DOCUMENT EXTRACT ->
The studio pressured filmmakers for a summer release because Master and Commander was slated for fall release. The production encountered delays when a special effects set failed to perform as intended, forcing the filmmakers to quickly look for another effects shop.

Connery reportedly had many disputes with director Stephen Norrington. Norrington did not attend the opening party and, on being asked where the director could be, Connery is said to have replied, "Check the local asylum". Norrington reportedly did not like the studio supervision and was "uncomfortable" with large crews.

Lawsuit
In 2003, Larry Cohen and Martin Poll sued 20th Century Fox for intentionally plagiarizing their script Cast of Characters, which they had pitched to the studio between 1993 and 1996. Noting that the scripts shared public-domain characters that had not appeared in The League of Extraordinary Gentlemen graphic novel series, the suit accused Fox of soliciting the series as a smokescreen. Fox denied the allegations as "absurd nonsense" but settled out of court, a decision Alan Moore believed "denied [him] the chance to exonerate" himself.

RECORDS PROVIDED ->
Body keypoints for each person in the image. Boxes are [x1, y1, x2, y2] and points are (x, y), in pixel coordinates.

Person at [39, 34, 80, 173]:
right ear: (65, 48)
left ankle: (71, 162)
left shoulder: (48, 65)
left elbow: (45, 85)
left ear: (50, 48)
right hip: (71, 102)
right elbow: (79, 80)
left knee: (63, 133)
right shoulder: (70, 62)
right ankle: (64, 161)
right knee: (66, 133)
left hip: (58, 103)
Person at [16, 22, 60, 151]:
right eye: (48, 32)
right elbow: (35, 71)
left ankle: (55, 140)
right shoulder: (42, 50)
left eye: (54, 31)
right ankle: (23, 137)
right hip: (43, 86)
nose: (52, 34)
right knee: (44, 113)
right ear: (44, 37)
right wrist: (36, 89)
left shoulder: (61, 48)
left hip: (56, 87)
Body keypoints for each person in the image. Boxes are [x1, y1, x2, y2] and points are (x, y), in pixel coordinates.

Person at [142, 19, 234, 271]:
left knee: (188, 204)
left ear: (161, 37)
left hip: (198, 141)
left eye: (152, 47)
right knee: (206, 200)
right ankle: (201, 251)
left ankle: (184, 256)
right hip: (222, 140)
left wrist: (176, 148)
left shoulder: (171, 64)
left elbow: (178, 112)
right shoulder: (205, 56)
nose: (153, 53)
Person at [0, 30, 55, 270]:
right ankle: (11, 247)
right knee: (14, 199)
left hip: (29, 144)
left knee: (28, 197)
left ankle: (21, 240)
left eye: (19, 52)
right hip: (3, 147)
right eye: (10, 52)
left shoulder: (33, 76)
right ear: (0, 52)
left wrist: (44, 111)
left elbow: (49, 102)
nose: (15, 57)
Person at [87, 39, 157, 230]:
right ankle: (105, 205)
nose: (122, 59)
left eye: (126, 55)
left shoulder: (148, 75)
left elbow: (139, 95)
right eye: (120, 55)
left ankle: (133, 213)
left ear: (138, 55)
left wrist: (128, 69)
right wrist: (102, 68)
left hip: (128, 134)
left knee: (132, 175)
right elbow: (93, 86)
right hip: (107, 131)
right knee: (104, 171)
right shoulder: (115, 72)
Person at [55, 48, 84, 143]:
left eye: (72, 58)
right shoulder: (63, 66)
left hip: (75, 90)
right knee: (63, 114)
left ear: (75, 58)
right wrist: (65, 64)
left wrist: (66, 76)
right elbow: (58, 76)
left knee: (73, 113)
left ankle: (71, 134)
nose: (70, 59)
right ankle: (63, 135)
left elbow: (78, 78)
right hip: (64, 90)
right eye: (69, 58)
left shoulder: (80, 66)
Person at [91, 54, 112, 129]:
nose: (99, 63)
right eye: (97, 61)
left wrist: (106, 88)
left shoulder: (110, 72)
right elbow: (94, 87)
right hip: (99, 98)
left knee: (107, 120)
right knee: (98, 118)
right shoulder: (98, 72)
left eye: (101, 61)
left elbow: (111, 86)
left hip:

REQUIRED ACTION A -> Retype everything in the film production passage from "The studio pressured" down to "another effects shop.".
REQUIRED ACTION B -> In the film production passage, what words did Fox use to deny the plagiarism allegations?
The records have no connection to the film production passage.

REPLY A ->
The studio pressured filmmakers for a summer release because Master and Commander was slated for fall release. The production encountered delays when a special effects set failed to perform as intended, forcing the filmmakers to quickly look for another effects shop.

REPLY B -> Fox called the allegations "absurd nonsense."